Executive Summary
Sexual and gender-based violence, or SGBV, has been a defining feature of a complex armed conflict in the Democratic Republic of the Congo that has endured for decades that is rooted in economic, political, land, and ethnic competition. Amid fighting fueled by competition for natural resources and regional power dynamics, sexual and gender-based violence is a tool of war, committed often in tandem with other violations of person and place, including land grabs, illicit minerals trading, and forced displacement. SGBV is thus impossible to understand or address separately from the conflict as a whole. Likewise, sustainable peace cannot be secured without addressing Congo’s sexual violence epidemic. The practice stems from—and entrenches—social norms that reduce women’s status in society and regard rape as an unpunishable crime. It transcends overt armed conflict and is rooted in a range of social dynamics that persist in times of transition and peace.
Congo is currently embarking on a renewed regional peace process with a comprehensive, inclusive framework agreement, spurred in part by increased international attention, the recent defeat of the M23 rebel group, and peace declarations signed in Nairobi.
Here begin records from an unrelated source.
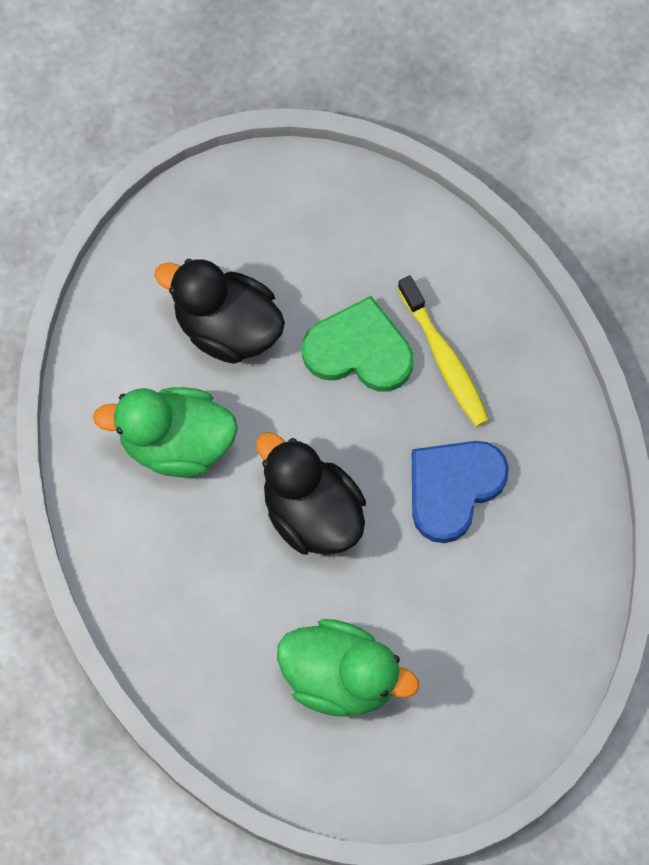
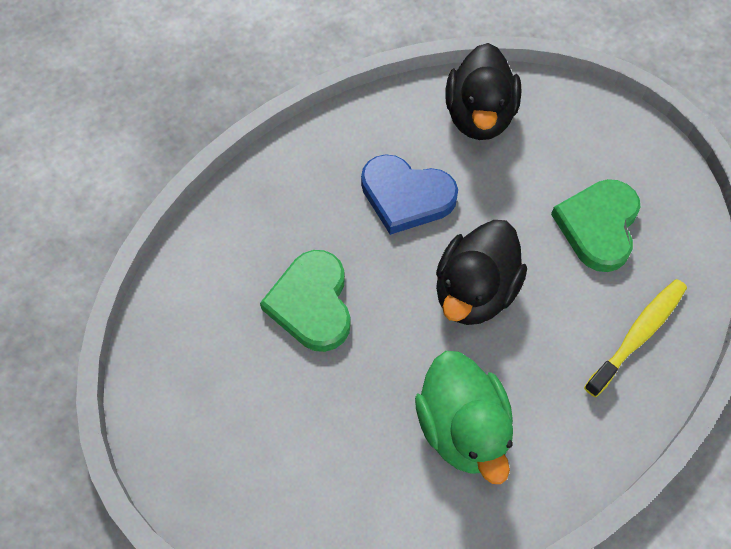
camera: 110 degrees left, 10 degrees down
(227, 327) = (330, 424): black duck -> black duck (479, 117)
(341, 677) = (598, 226): green duck -> green heart
(444, 359) = (295, 235): yellow toothbrush -> yellow toothbrush (638, 335)

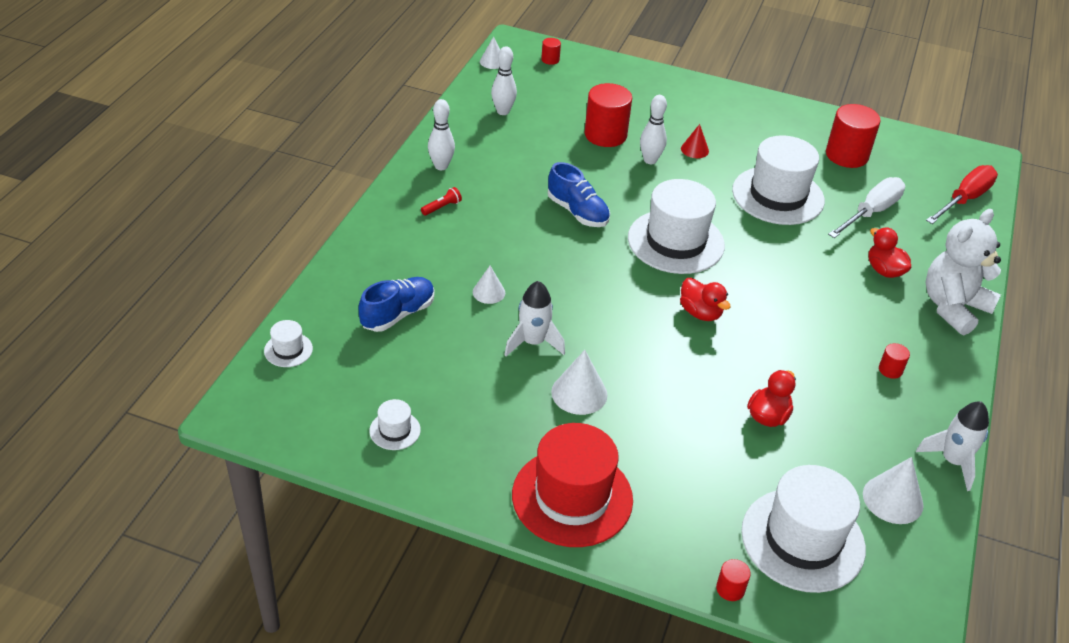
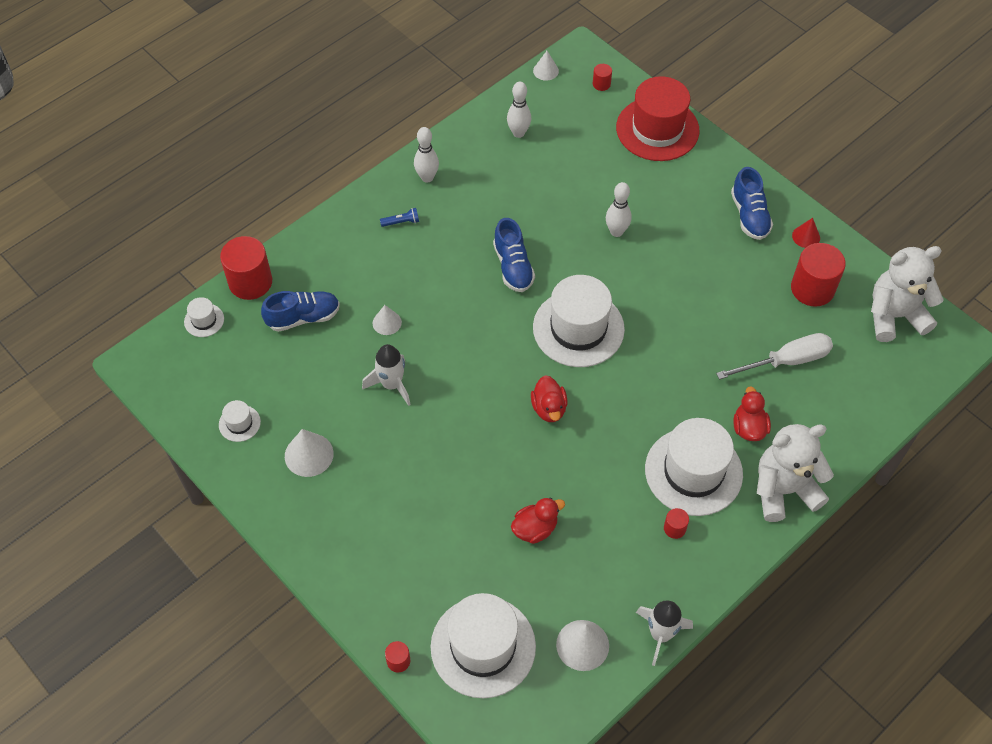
camera: 30 degrees right, 15 degrees up
(442, 207) = (401, 222): red flashlight -> blue flashlight
(572, 497) = (332, 534): red hat -> red hat (657, 129)
(579, 393) = (397, 446): white cone -> white cone (309, 454)
(605, 135) = (595, 189): red cylinder -> red cylinder (250, 282)
(694, 149) = (667, 233): red cone -> red cone (806, 236)
(752, 119) = (749, 215): none -> blue shoe
(778, 195) = (709, 311): white hat -> white hat (693, 471)
(925, 156) = (894, 316): none -> white teddy bear
(964, 199) = (893, 379): red screwdriver -> none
Despite robust efforts to design a regional process to address a number of issues—including demobilization, security sector reform, and economic development—policymakers have struggled to integrate tools to combat SGBV into the peace process agenda. Reliable statistics on the crisis are nearly impossible to obtain, impunity for high-level orchestrators of sexual violence is pervasive, and extreme rhetoric has drowned out the complexities of the crimes’ drivers and impacts.
Support for Congo’s comprehensive peace process is critical to improving the security and rights of women and girls, with goals ranging from the cessation of armed violence and accountability for sexual violence to better economic opportunities for women. Policymakers and advocates must break down the intellectual silos that isolate the topics of conflict economics and security in Congo from SGBV and women’s empowerment.
Stakeholders in the peace process must develop the entire gamut of peace building tools with gender inclusivity and Congo’s SGBV crisis in mind. If they fail to do so, sexual and gender-based violence will become a lasting vestige of Congo’s armed conflict, undermining the development of a truly peaceful post-conflict society as it has in too many post-conflict societies, including Sierra Leone, South Africa, and Guatemala.
This policy paper sets Congo’s sexual violence crisis within the context of the conflict, clarifying the links between sexual violence and the economic and political drivers of the war. It also aims to show how policymakers can integrate tools to end sexual violence into the peace process to end the use of sexual violence as a weapon of war and mitigate its destructive legacies as Congo embarks on its path to peace.